The point at issue was the EMA’s attempt to prove that its lease was frustrated by Brexit and should therefore be terminated. Had the judge agreed with the EMA, there would have been a danger that tenants, looking for a reason to exit a lease arrangement, could argue that Brexit constituted a frustrating event.
EMA must relocate to EU country
The EMA had agreed to enter into a 25-year lease with Canary Wharf in 2011, two years before David Cameron announced his intention to hold a referendum. The lease was granted in 2014, after the referendum was formally announced. Although the lease did not contain a break clause, it did contain the standard alienation clauses including the right to assign or sub-let. Following the referendum result, the EMA told the landlord that it would be seeking to terminate the lease on the basis of frustration of the contract because, as an EU agency, it would be illegal to be based in a non-EU country following the UK’s exit. This argument was reinforced by the EU announcement in 2018 that the EMA was legally required to relocate to an EU country (their HQ moved to Amsterdam in March 2019). In addition to the purported illegality of the EMA remaining in London, the EMA’s desire to divest itself of its lessee obligations was also shaped by the fact that continuing the lease would reportedly cost the EMA around £500m.
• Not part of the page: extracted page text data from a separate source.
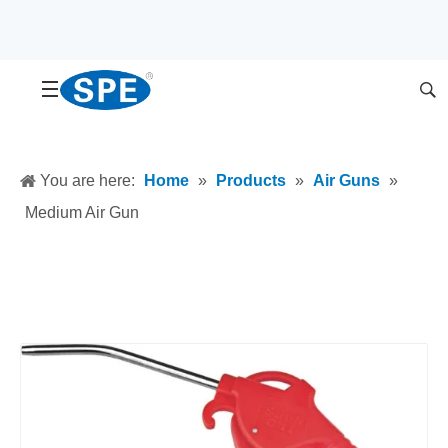
You are here:
Home
»
Products
»
Air Guns
»
Medium Air Gun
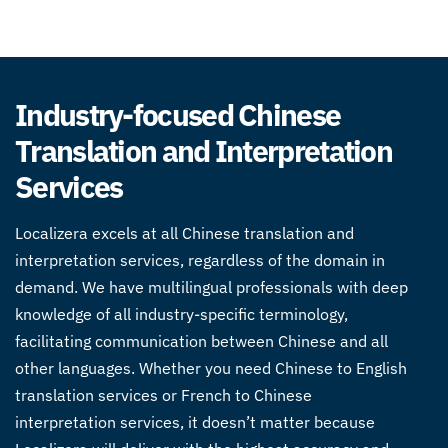
Industry-focused Chinese
Translation and Interpretation
Services
Localizera excels at all Chinese translation and
interpretation services, regardless of the domain in
demand. We have multilingual professionals with deep
knowledge of all industry-specific terminology,
facilitating communication between Chinese and all
other languages. Whether you need
Chinese to English
translation services
or French to
Chinese
interpretation services
, it doesn’t matter because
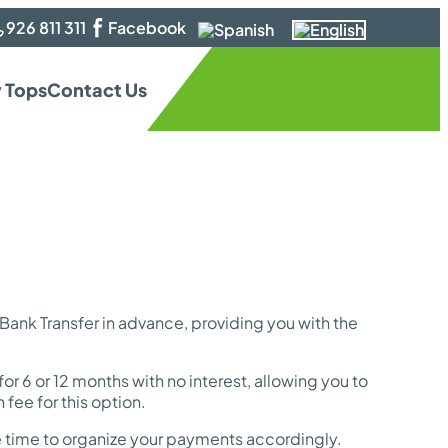
926 811 311
Facebook
 Tops
Contact Us
nk Transfer in advance, providing you with the
or 6 or 12 months with no interest, allowing you to
fee for this option.
me time to organize your payments accordingly.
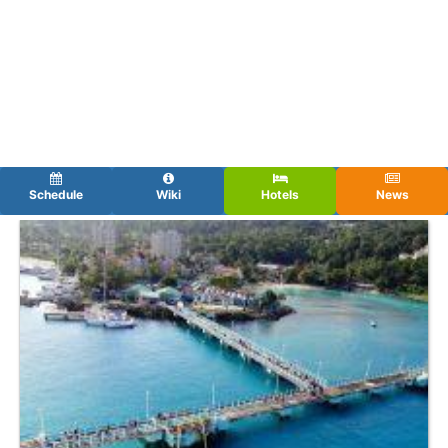
Schedule
Wiki
Hotels
News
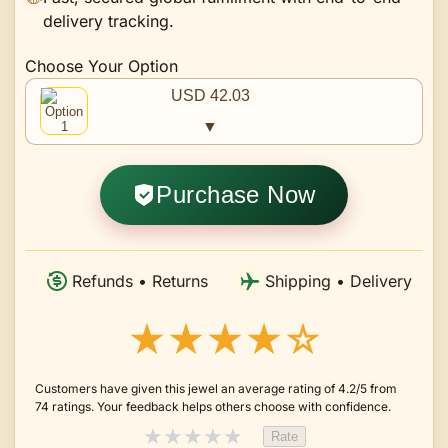
delivery tracking.
Choose Your Option
USD 42.03
▼
Purchase Now
Refunds • Returns
Shipping • Delivery
★★★★☆
Customers have given this jewel an average rating of 4.2/5 from
74 ratings. Your feedback helps others choose with confidence.
★
★
★
★
★
Rate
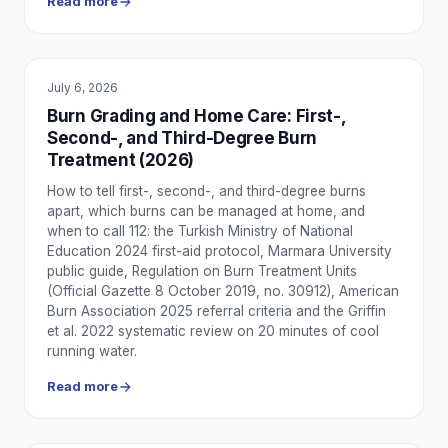
Read more
Carbon Monoxide Poisoning in Winter: Symptoms, First Ai
Carbon monoxide (CO) poisoning symptoms are often mistake
Emergency Health During Holidays: New Year's Eve, Nati
Why health risks increase during holidays, a preparation ch
July 6, 2026
EDUCATION
Emergency Health Protocols in Nursing Homes: A Compr
Burn Grading and Home Care: First-,
A practical guide to emergency health protocols for nursing 
Second-, and Third-Degree Burn
Winter Respiratory Emergencies: COPD, Asthma, Bronchi
Treatment (2026)
Cold-weather Chronic Obstructive Pulmonary Disease (COPD
How to tell first-, second-, and third-degree burns
Winter Emergency Health Guide: Risk Map and Decision Tr
apart, which burns can be managed at home, and
Map of the most common winter emergencies — respiratory c
when to call 112: the Turkish Ministry of National
Diabetes Emergency Guide: Hypoglycemia, Hyperglycemia
Education 2024 first-aid protocol, Marmara University
A practical guide to diabetic emergencies including hypogl
public guide, Regulation on Burn Treatment Units
Ambulance Safety and Warning Signs on Night Highway
(Official Gazette 8 October 2019, no. 30912), American
Burn Association 2025 referral criteria and the Griffin
Basic rules increasing the safety of you and the environ
et al. 2022 systematic review on 20 minutes of cool
When to Call an Ambulance for Seizures?
running water.
Learn in which symptoms you should call 112 or Nova Ambu
Comfort and Psychology in Long Distance Ambulance Tra
Read more
How is the patient's physical comfort and psychological su
Safety in Intercity Ambulance Transport on Highway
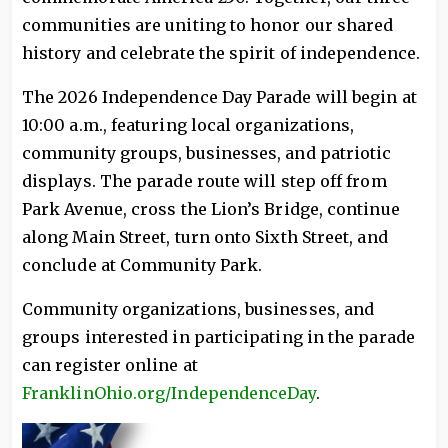
communities are uniting to honor our shared
history and celebrate the spirit of independence.
The 2026 Independence Day Parade will begin at
10:00 a.m., featuring local organizations,
community groups, businesses, and patriotic
displays. The parade route will step off from
Park Avenue, cross the Lion’s Bridge, continue
along Main Street, turn onto Sixth Street, and
conclude at Community Park.
Community organizations, businesses, and
groups interested in participating in the parade
can register online at
FranklinOhio.org/IndependenceDay
.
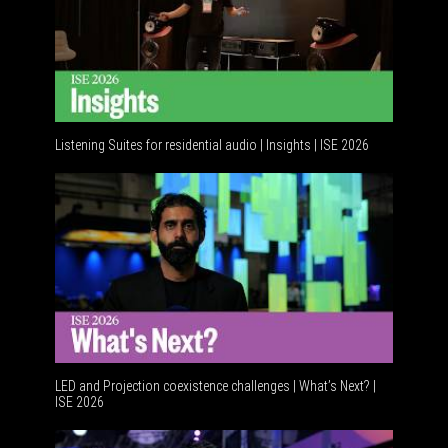
Listening Suites for residential audio | Insights | ISE 2026
Resident
LED and Projection coexistence challenges | What’s Next? |
ISE 2026
Advancem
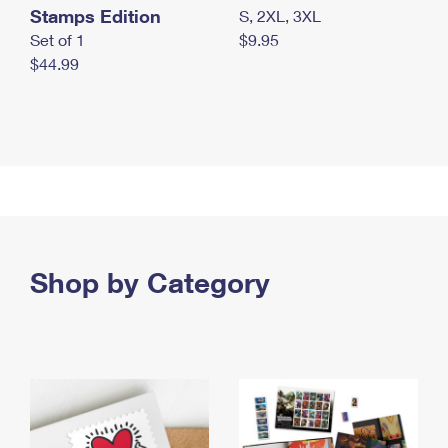
Stamps Edition
S, 2XL, 3XL
Set of 1
$9.95
$44.99
Shop by Category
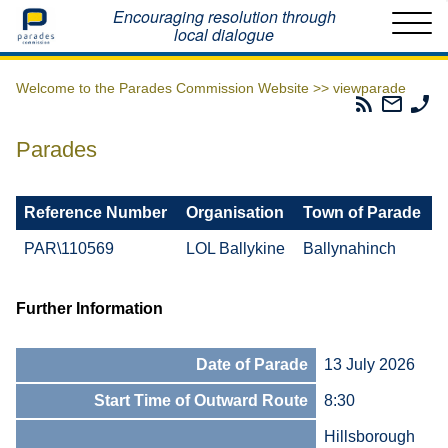
Home
Encouraging resolution through
local dialogue
Welcome to the Parades Commission Website >>
viewparade
Parades
Email
Ph
Commissio
The
Th
RSS
Parad
Pa
Parades
Feed
Commi
Co
Reference Number
Organisation
Town of Parade
PAR\110569
LOL Ballykine
Ballynahinch
Further Information
Date of Parade
13 July 2026
Start Time of Outward Route
8:30
Hillsborough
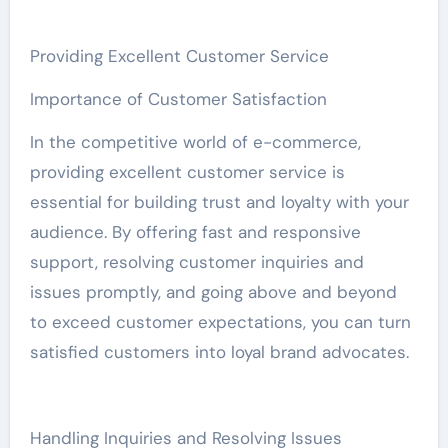
Providing Excellent Customer Service
Importance of Customer Satisfaction
In the competitive world of e-commerce,
providing excellent customer service is
essential for building trust and loyalty with your
audience. By offering fast and responsive
support, resolving customer inquiries and
issues promptly, and going above and beyond
to exceed customer expectations, you can turn
satisfied customers into loyal brand advocates.
Handling Inquiries and Resolving Issues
Proving frustration is difficult
In court, frustration of a contract was considered at length. To frustrate a contract, an event has to occur that fundamentally changes the performance of a contract so that it would be unjust for both parties to continue to abide by it. Proving frustration is very difficult – and unusual, particularly in the case of leases. Just because a contract becomes more expensive or more onerous to perform does not amount to frustration. The judge considered five commonly held scenarios in which the UK might leave the EU against which to test the principle of frustration, with ‘no-deal’ being treated as the most onerous. In the event, the judge ruled that a no-deal would not frustrate the lease so, on that basis, he considered that the other scenarios would also fail. The EMA’s claim that Brexit was a frustrating event because it meant the EMA was no longer able to stay in the UK, and because it made the cost of honouring their lease prohibitively expensive, was incorrect. Although the EMA had willingly entered into a 25 year lease without a break clause, it had included alienation clauses which indicated it had accepted the risk that changing circumstances over that period might well alter their ability to stay.
Brexit not a frustrating event
This ruling has implications for any business entering into a commercial contract and hoping to rely on the law of frustration if Brexit proves to be the disruptive influence predicted. Applying the principle of frustration to a lease has rarely succeeded and would be difficult to do so, given the variations and flexibility that can be negotiated, unless an event occurred that affected the entire agreement and made it unjust for both parties to be held to it. Although Brexit has provided the first opportunity for many to consider challenging their contracts on the basis of frustration (and much will depend on the original drafting) in the overwhelming majority of cases, such a challenge is unlikely to succeed. The EMA has been granted leave to appeal the decision but since then, it has agreed to sublet the property to WeWork and has settled the case with Canary Wharf. On the evidence to date, it is unlikely that landlords have much to fear from tenants using Brexit to exit property contracts or leases. Likewise, tenants should take the view that Brexit is unlikely to provide the key to exit an unsatisfactory lease without obligations.